The Obama folks plan to end their Cash for Clunkers program Monday -- and good thing, since it was rap idly falling into chaos.See also Saturday's Washington Times:
By contrast, if Congress passes President Obama's plan for health-care reform, Americans may be stuck with it forever. No matter how much of a "clunker" it turns out to be.
And, indeed, judging by the car-subsidy program, ObamaCare may well be just that -- if not worse.
Sure, the clunker plan always sounded good: Free money toward a new car -- who'd complain about that?
Well, for starters, the money comes from taxpayers. So it's not exactly "free."

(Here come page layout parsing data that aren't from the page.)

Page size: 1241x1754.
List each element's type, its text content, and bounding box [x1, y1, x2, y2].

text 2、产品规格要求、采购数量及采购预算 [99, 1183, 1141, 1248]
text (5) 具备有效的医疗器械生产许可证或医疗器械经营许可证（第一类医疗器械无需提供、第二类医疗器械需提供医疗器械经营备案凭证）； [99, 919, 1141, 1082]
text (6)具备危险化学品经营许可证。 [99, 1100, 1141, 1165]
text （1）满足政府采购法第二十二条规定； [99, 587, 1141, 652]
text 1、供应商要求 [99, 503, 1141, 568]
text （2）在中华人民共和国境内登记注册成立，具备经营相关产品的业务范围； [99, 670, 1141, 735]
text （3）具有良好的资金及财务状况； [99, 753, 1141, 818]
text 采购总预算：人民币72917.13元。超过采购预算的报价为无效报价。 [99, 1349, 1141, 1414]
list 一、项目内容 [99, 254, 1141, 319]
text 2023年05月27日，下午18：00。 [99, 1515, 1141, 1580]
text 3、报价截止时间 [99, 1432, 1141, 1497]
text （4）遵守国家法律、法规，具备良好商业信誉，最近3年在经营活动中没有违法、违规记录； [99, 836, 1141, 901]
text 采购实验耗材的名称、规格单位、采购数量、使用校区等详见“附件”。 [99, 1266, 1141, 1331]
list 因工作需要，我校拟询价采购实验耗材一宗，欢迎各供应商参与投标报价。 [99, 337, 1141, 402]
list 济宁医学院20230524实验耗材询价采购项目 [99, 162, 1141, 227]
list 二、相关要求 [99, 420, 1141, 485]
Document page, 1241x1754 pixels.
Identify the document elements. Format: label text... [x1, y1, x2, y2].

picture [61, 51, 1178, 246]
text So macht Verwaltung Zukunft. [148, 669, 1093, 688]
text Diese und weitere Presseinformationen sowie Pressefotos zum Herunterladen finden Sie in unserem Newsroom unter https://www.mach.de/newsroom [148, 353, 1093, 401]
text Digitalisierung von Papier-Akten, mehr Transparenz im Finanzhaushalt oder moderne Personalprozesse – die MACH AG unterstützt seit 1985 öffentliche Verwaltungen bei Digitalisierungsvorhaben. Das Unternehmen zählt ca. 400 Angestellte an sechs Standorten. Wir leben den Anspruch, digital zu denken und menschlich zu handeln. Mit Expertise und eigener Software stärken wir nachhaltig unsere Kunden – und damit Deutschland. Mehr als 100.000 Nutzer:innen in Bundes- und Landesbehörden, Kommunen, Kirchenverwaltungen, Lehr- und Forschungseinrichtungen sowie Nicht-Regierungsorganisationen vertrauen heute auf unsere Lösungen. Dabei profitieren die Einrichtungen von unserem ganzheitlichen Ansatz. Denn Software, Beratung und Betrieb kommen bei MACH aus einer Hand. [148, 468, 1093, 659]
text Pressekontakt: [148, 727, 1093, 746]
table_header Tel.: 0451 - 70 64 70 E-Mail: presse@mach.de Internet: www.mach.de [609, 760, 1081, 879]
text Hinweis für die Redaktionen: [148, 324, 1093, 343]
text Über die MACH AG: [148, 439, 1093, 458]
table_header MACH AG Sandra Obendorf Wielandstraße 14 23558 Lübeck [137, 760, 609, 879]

And the cash doesn't seem to be reaching the car dealers, for whom the program was supposed to drum up business.
This week, frustrated New York dealers put the pedal to the metal -- in a race to exit the program. About half the 425 members of the Greater New York Automobile Dealers Association say they dropped out.
Why? Because Washington's bureaucrats were able to send out only 2 percent of the money it owes.
"It's an administrative nightmare," said Mark Schienberg, the association's president.
Now consider health care.
The car program involved all of just $3 billion. Health care is a $2.4 trillion business, about 800 times bigger.
The U.S. Transportation Department, billions of dollars behind in paying "cash-for-clunkers" rebates, has hired private contractors and solicited volunteers from the Federal Aviation Administration and its own executive ranks to work overtime to clear the backlog.Again, adding government bureaucracy can't streamline healthcare.